The point of all this is to say that sometimes the working out is good and the result isn't, as anyone who has rushed through a GCSE maths project on deadline will know. The above is an extreme example, of course, and it does work both ways – sometimes the working out isn't so good, and the result is. Indeed had Fleetwood won it would not have been because of his driving as I had speculated, but entirely because of his putting. The right player won the tournament.

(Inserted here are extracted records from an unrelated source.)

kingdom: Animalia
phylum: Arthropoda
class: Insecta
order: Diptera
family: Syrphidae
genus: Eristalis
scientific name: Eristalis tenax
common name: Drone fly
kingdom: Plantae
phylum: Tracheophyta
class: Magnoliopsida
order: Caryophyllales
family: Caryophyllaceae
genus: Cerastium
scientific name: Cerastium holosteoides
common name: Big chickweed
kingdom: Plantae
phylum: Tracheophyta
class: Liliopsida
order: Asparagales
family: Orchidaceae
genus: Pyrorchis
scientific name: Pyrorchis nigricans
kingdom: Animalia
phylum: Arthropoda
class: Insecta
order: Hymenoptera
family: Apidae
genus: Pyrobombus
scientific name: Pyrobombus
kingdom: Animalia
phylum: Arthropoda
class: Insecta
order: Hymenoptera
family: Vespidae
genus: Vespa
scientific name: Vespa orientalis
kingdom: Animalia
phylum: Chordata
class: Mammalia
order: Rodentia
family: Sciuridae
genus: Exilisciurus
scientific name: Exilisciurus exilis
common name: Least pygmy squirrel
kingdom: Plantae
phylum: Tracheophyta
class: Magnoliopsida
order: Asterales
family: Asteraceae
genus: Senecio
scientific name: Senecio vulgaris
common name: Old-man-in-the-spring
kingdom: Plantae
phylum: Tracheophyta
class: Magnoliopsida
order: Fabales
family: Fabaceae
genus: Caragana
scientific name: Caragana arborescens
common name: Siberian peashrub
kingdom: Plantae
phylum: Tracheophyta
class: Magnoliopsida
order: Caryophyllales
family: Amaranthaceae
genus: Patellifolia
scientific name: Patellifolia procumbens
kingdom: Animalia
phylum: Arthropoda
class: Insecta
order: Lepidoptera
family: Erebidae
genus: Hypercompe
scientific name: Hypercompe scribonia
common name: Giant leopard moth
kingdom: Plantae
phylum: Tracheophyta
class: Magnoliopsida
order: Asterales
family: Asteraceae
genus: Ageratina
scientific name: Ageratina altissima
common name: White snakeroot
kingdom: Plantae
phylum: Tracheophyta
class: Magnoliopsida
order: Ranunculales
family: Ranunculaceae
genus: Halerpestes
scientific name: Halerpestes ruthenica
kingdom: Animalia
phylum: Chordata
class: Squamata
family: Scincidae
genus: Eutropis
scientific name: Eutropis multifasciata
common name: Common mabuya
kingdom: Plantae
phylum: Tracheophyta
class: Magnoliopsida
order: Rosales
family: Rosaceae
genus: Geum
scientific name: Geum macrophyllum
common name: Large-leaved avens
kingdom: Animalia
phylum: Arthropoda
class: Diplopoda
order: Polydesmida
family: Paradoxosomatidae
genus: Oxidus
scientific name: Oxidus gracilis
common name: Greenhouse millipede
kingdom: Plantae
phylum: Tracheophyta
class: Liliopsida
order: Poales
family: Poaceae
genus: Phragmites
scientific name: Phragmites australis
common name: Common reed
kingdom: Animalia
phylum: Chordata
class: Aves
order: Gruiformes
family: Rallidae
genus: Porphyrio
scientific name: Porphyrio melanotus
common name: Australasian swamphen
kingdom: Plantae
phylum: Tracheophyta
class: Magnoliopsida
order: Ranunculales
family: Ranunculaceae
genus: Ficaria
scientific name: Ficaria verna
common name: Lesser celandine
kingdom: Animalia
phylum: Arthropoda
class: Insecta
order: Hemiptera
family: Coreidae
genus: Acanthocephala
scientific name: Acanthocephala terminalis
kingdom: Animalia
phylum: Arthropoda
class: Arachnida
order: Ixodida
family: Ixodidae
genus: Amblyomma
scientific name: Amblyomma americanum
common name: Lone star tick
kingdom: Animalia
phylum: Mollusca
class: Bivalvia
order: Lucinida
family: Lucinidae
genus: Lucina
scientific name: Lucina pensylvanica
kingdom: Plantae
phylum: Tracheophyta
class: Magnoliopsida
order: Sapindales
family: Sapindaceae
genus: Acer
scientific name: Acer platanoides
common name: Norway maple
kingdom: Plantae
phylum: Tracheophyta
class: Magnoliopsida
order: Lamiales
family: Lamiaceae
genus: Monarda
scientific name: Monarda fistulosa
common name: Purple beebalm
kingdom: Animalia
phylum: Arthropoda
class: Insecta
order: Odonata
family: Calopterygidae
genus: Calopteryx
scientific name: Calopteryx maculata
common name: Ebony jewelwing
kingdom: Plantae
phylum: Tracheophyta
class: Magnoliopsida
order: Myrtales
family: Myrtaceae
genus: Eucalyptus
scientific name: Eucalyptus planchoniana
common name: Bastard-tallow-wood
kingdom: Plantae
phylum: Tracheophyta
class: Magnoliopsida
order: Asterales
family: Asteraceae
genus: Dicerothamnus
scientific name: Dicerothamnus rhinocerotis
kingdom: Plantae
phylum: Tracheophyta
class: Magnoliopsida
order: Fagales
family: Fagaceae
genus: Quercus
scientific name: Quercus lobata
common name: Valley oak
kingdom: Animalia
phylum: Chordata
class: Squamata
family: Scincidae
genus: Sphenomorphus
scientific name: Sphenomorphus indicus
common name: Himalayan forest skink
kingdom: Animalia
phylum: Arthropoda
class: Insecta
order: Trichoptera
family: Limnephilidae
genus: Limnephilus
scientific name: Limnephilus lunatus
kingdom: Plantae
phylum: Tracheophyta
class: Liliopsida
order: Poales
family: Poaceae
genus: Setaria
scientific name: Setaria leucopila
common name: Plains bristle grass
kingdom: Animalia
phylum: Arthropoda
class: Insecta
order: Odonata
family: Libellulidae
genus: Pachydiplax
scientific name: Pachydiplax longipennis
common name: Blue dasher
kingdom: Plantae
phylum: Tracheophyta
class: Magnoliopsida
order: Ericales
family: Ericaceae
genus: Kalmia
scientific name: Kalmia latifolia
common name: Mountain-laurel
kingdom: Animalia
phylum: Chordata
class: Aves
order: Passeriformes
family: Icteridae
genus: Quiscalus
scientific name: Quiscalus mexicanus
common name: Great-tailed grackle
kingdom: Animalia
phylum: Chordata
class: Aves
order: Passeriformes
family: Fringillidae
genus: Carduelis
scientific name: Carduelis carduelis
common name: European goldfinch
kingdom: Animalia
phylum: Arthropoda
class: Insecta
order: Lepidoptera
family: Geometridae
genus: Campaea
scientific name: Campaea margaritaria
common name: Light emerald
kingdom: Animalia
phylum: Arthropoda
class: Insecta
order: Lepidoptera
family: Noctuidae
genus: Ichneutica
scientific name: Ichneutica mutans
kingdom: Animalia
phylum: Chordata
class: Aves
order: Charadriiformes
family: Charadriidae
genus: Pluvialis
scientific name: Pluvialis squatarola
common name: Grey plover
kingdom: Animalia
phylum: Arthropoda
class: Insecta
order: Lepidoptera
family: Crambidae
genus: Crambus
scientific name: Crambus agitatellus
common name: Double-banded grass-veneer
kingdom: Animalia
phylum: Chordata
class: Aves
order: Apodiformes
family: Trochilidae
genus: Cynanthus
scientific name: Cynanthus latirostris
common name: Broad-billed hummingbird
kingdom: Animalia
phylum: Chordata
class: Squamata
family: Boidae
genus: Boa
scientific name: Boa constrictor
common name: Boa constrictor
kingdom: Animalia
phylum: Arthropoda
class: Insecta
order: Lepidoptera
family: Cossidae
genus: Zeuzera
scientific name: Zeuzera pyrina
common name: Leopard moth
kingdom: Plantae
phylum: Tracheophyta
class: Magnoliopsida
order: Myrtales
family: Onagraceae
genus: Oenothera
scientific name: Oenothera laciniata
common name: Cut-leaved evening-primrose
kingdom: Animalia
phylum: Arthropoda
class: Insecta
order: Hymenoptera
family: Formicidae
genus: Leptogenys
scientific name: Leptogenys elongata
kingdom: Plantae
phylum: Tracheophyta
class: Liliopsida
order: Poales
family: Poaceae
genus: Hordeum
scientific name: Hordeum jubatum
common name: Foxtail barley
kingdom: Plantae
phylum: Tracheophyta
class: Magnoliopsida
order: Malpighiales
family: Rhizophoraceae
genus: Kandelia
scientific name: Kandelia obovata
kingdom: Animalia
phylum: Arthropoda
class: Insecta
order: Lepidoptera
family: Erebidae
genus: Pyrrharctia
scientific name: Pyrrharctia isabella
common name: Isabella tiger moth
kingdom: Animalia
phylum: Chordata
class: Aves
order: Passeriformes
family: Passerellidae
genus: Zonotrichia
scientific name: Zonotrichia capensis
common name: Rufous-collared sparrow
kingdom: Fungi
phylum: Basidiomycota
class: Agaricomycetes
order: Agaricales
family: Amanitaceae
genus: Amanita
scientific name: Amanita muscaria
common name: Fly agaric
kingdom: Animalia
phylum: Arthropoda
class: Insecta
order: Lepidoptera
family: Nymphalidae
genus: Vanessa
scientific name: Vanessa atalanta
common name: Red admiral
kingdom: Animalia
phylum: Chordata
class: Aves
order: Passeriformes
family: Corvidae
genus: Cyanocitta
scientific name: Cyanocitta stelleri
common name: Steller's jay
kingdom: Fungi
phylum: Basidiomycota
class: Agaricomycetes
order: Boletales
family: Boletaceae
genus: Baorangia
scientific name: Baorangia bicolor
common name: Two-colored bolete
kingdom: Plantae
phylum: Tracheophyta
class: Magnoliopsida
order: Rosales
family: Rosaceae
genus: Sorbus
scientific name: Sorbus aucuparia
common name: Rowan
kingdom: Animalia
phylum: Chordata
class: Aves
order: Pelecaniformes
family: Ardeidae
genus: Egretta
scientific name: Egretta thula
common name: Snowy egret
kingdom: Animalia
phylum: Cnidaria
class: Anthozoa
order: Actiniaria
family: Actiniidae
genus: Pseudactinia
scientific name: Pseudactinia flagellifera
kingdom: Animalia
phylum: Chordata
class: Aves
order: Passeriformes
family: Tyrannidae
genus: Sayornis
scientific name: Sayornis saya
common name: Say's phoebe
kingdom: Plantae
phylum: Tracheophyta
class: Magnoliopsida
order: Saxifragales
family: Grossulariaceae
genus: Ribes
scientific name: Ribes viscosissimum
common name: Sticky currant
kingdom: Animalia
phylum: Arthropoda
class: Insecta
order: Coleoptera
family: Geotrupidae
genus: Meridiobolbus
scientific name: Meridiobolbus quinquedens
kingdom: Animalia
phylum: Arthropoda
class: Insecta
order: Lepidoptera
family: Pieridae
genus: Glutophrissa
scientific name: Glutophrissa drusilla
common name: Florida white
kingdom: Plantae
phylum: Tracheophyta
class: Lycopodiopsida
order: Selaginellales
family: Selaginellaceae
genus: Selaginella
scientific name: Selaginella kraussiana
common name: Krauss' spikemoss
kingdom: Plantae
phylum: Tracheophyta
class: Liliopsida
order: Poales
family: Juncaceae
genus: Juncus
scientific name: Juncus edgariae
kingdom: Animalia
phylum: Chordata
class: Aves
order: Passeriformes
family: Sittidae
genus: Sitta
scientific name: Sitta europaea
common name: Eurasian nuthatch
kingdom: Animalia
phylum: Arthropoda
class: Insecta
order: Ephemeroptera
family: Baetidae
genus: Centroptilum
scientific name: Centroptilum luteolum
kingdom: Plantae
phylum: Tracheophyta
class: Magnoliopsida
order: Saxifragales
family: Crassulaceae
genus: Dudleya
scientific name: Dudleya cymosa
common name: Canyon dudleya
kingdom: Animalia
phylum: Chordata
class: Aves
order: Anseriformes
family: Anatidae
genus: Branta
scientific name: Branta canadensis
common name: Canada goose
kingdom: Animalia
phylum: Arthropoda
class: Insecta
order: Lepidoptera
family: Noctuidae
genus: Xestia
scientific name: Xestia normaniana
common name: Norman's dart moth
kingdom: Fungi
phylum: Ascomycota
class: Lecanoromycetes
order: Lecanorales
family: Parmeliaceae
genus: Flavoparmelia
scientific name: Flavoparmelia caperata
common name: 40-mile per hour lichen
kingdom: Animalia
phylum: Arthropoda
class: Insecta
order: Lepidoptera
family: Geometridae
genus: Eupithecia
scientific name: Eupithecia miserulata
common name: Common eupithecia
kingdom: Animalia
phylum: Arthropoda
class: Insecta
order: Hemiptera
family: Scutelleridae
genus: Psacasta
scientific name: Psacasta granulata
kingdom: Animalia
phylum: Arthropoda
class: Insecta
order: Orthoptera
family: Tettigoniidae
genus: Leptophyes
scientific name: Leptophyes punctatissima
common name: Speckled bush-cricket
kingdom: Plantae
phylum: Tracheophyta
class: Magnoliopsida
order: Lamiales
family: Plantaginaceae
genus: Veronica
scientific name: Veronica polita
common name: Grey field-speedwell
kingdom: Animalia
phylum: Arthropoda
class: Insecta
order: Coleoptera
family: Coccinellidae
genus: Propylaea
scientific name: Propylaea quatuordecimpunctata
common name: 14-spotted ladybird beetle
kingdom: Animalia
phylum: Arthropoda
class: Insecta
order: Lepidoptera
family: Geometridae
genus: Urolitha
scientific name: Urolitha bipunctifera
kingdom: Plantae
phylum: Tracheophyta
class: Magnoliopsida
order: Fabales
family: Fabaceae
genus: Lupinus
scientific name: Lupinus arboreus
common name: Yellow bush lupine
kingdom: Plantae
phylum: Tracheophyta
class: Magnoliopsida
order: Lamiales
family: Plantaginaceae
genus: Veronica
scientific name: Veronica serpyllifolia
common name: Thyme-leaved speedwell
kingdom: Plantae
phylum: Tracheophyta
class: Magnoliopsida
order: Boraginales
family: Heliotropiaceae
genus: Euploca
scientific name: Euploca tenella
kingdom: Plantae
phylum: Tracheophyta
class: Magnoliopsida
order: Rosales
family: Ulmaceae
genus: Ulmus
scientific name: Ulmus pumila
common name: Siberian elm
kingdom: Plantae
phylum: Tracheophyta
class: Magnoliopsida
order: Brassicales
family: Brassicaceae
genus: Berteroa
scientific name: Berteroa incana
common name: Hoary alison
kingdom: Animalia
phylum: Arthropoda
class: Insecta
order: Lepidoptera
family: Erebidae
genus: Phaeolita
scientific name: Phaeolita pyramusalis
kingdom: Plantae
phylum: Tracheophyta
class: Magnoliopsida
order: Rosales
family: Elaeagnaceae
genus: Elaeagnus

Now that I am able to mark my own homework free of schoolteachers I can say that on this occasion, the working out was sound. Marco Simone, built for the business of golf, is a modern course for the modern player. It's a stadium on grass, like Celtic Manor and Le Golf National before it. Bunkers are placed at yardages which challenge professionals and force some to sidestep them. There are a couple of those driveable, risk-reward par-fours which are always so popular.
For my money the young Dane, who almost matches Wilco Nienaber in distance terms, has won his two DP World Tour titles at the two courses most suited to him. Given his strengths and the way he attacks golf courses, it's not especially surprising that he can struggle badly when circumstances are against him, and as he continues to mature we'll continue to see mixed results.
But we might also see him prove deadly on certain courses, Marco Simone being one of them and Al Hamra, where he bullied his way to the Ras al Khaimah Championship, being another. It's massively telling that despite limited evidence, these two courses are already tied together not just through him but through a whole host of players who found that their shared blueprint spoke to them in some way.
Again, we've only had one Italian Open and few events at Al Hamra, yet Scott Jamieson, Pablo Larrazabal, Francesco Laporta, Masahiro Kawamora, Adrian Meronk and Adri Arnaus join Hojgaard in having secured top-10 finishes at both. Johannes Veerman was 12th at Al Hamra and eighth here. This is a big chunk of a relatively small group who've so much as been to both courses.